**ASSIGNED TASK**
Would you please output, word for word, the span of the listing below that opens on the line containing "camera: 50 degrees left, 15 degrees down" and closes on the line containing "(276, 53) = (96, 78): none -> picture"? Include both ends and nothing more.

**DATA FOR PROCESSING**
○ ○ ○ ○ ○

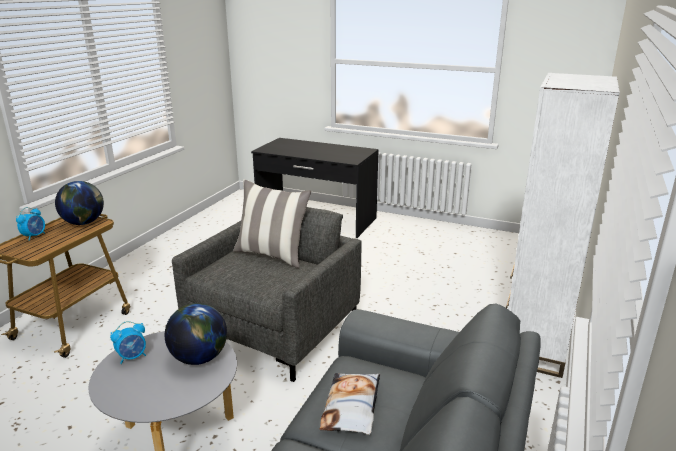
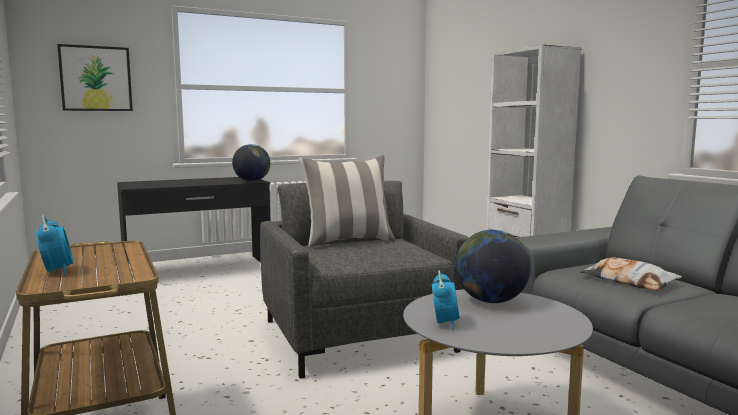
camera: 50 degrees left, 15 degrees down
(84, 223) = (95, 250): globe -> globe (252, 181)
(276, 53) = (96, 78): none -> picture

○ ○ ○ ○ ○

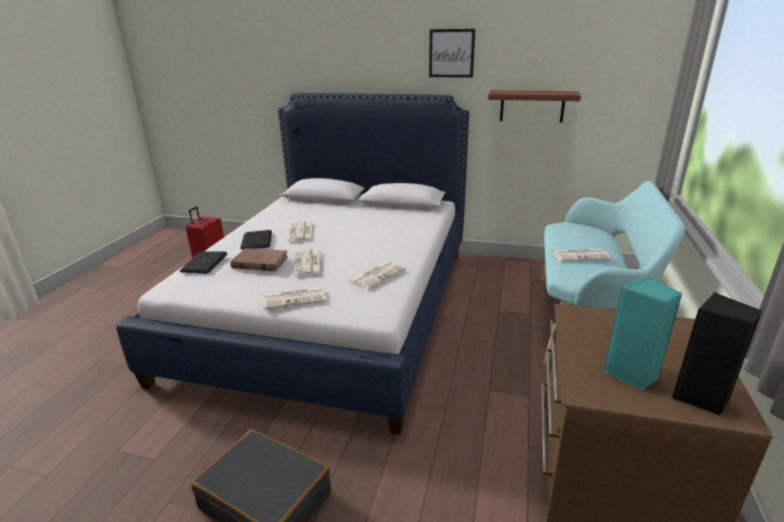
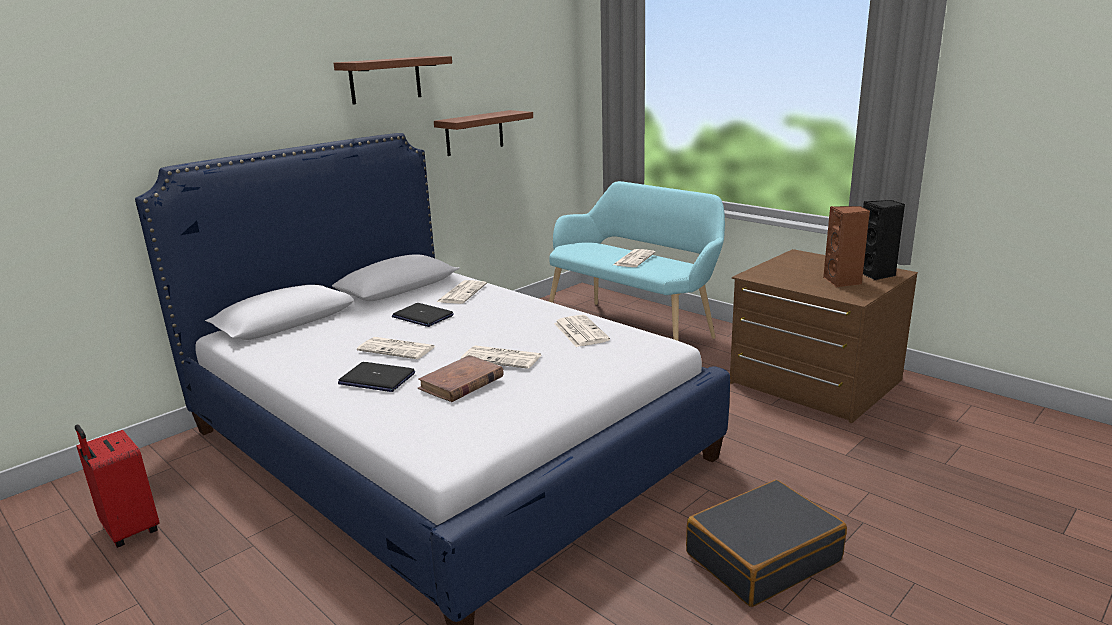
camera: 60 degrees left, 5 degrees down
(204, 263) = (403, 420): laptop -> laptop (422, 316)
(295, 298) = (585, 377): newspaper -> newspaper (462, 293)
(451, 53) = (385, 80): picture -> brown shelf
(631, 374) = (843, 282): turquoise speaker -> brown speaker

○ ○ ○ ○ ○

**ANSWER SPACE**
camera: 50 degrees left, 15 degrees down
(84, 223) = (95, 250): globe -> globe (252, 181)
(276, 53) = (96, 78): none -> picture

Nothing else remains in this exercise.